Backmail - Chantage - Hitchcock - 1929
noir & blanc - 81 minutes
scène & réalisation: Alfred Hitchcock
musique: Campbell & Connelly
"Chantage" est le premier film anglais entièrement parlant, d'ailleurs, Hitchcock a volontairement conservé les premières scènes muettes de son film, sans les retoucher, après l'arrivée du parlant. Malgré l'absence de dialogue, elles tiennent le spectateur en haleine: deux hommes qu'on devine être des policiers forcent une porte, montent un escalier, ouvre une seconde porte avec précaution et pénètre dans la chambre d'un suspect. Ce dernier leur fait face, le visage et le haut du corps entièrement dissimulé derrière un journal. Il fait mine de ne pas les avoir entendu entrer. S'en suit alors un moment d'attente pendant lequel la caméra nous montre successivement l'homme de face lisant son journal et les deux policiers visiblement en alerte. L'homme tente alors très lentement de s'emparer d'un pistolet, posé sur un meuble à côté de lui, sans se défaire de son journal. A ce moment-là, les deux policiers se précipitent sur lui et l'emmènent de force à Scotland Yard.

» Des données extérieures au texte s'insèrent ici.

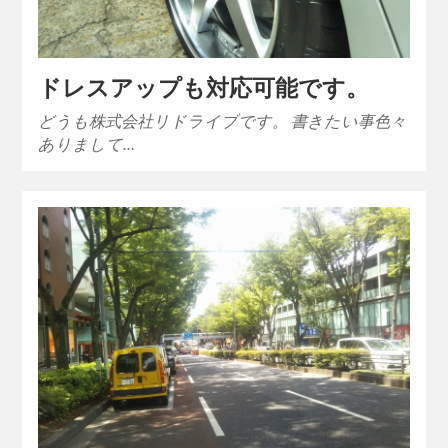
ドレスアップも対応可能です。
どうも株式会社リドライブです。 書きたい事色々
ありまして…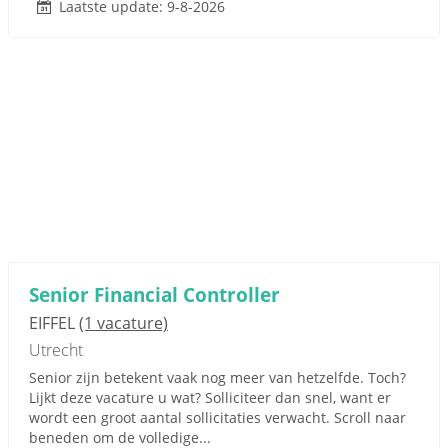
Laatste update: 9-8-2026
Senior Financial Controller
EIFFEL
(1 vacature)
Utrecht
Senior zijn betekent vaak nog meer van hetzelfde. Toch?
Lijkt deze vacature u wat? Solliciteer dan snel, want er
wordt een groot aantal sollicitaties verwacht. Scroll naar
beneden om de volledige...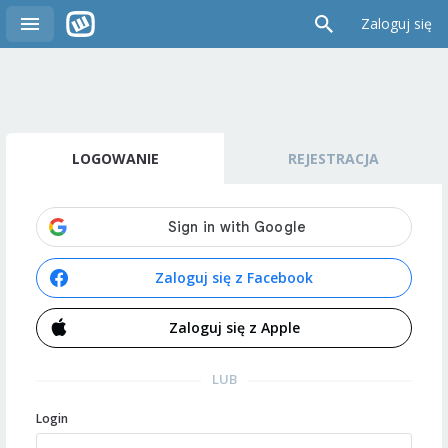
Zaloguj się
LOGOWANIE
REJESTRACJA
Zaloguj się z Facebook
Zaloguj się z Apple
LUB
Login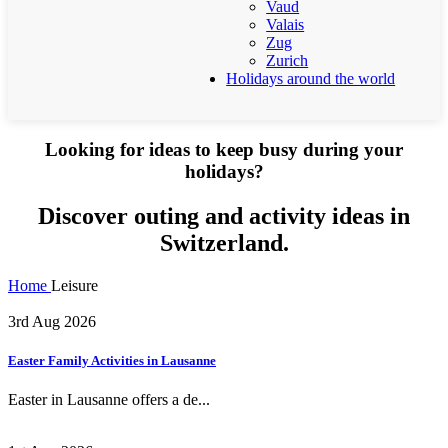
Vaud
Valais
Zug
Zurich
Holidays around the world
Looking for ideas to keep busy during your
holidays?
Discover outing and activity ideas in
Switzerland.
Home
Leisure
3rd Aug 2026
Easter Family Activities in Lausanne
Easter in Lausanne offers a de...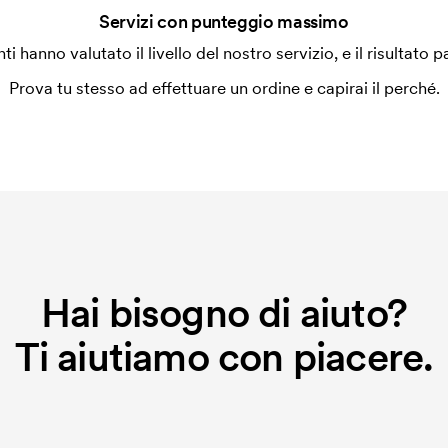
Servizi con punteggio massimo
ilizza al momento della stampa.
enti hanno valutato il livello del nostro servizio, e il risultato p
ore da stampare. Se ripeti lo stesso
Prova tu stesso ad effettuare un ordine e capirai il perché.
a alla macchina di ricamo quale grafica
a ricamare dobbiamo creare un cliché
o non viene più applicato.
Hai bisogno di aiuto?
Ti aiutiamo con piacere.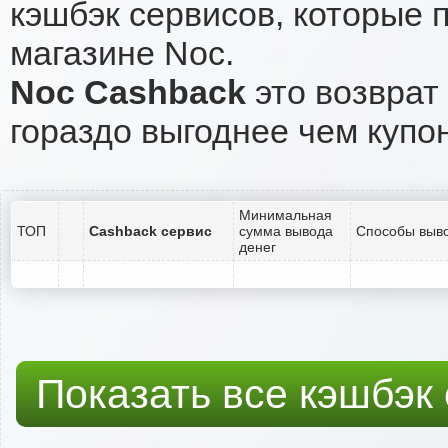
кэшбэк сервисов, которые 
магазине Noc.
Noc Cashback
это возврат 
гораздо выгоднее чем купо
Минимальная
ТОП
Cashback сервис
сумма вывода
Способы выво
денег
Показать все кэшбэк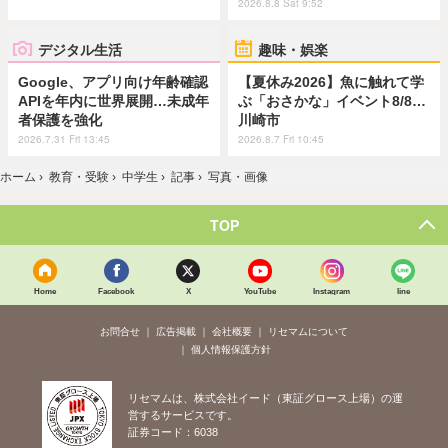
2026.8.8 Sat 9:52
デジタル生活
趣味・娯楽
Google、アプリ向け年齢確認
【夏休み2026】魚に触れて学
APIを年内に世界展開…未成年
ぶ「おさかな」イベント8/8…
者保護を強化
川崎市
2026.7.31 Fri 13:45
2026.8.7 Fri 10:45
ホーム
›
教育・受験
›
中学生
›
記事
›
写真・画像
TOP
Home
Facebook
X
YouTube
Instagram
line
お問合せ
広告掲載
会社概要
リセマムについて
個人情報保護方針
リセマムは、株式会社イード（東証グロース上場）の運
営するサービスです。
証券コード：6038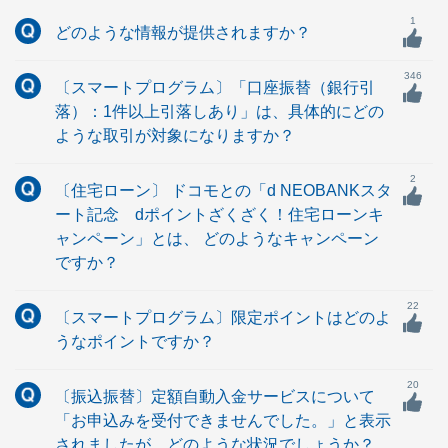
1
どのような情報が提供されますか？
346
〔スマートプログラム〕「口座振替（銀行引
落）：1件以上引落しあり」は、具体的にどの
ような取引が対象になりますか？
2
〔住宅ローン〕 ドコモとの「d NEOBANKスタ
ート記念 dポイントざくざく！住宅ローンキ
ャンペーン」とは、 どのようなキャンペーン
ですか？
22
〔スマートプログラム〕限定ポイントはどのよ
うなポイントですか？
20
〔振込振替〕定額自動入金サービスについて
「お申込みを受付できませんでした。」と表示
されましたが、どのような状況でしょうか？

On se laisse facilement prendre à cette histoire de chantage qui réserve de bons moments de suspens. Alice White est fiancée à Franck, l'un des policiers de la scène d'ouverture. Par naïveté, elle se laisse convaincre par un artiste peintre qu'elle connaît à peine de monter chez lui. Après avoir longuement hésité, elle accepte l'invitaton. Il lui propose alors d'enfiler un tutu suspendu au mur et de la peindre. Il essaie ensuite d'abuser d'elle. La scène, assez courte, est tournée avec beaucoup de pudeur. L'agression n'est pas montrée, mais uniquement suggérée par des jeux d'ombres et des mouvements de rideau et les cris de la jeune femme. Il en va de même pour la scène dans laquelle Alice tue son agresseur en état de légitime défense. On voit simplement sa main se glisser dans l'embrasure du rideau et se saisir d'un couteau, posé sur un meuble. Le cadavre n'est pas montré non plus. C'est aux gestes lents et désorientés d'Alice dans la scène suivante qu'on devine qu'il y a eu meurtre. Alice quitte l'appartement avec précaution et s'enfonce dans la nuit, hantée par son crime.
Franck est chargé de l'enquête et retrouve , à sa grande surprise, dans l'appartement du défunt, un des gants de sa fiancée. Il se précipite chez ses parents. Au moment où il tente de l'interroger sur les évènements de la veille, un inconnu se présente, interrompant leur conversation. L'homme se révèle être un maître-chanteur: témoin du meurtre, il entend bien profiter de la situation...
Ce film se veut concis, efficace et sans temps mort. On n'a ni le temps, ni même l'opportunité de s'ennuyer. En plus de l'histoire, j'ai particulièrement apprécié deux petites choses.
1°- Le film est construit en boucle. La scène finale est presque la même que celle qui suit les scènes d'ouverture muettes: mêmes personnages, même cadre spatial...seule l'atmosphère a changé...
2°- L'apparition du réalisateur, au début du film, est des plus comiques. Il apparaît, en effet de face, assis dans un train, derrière Alice et Franck qui se rendent au restaurant. Alors qu'il lit tranquillement son journal, un petit garçon le taquine et rabat son chapeau sur ses yeux. Le réalisateur, devenu brièvement personnage, essaie de se défendre comme il peut.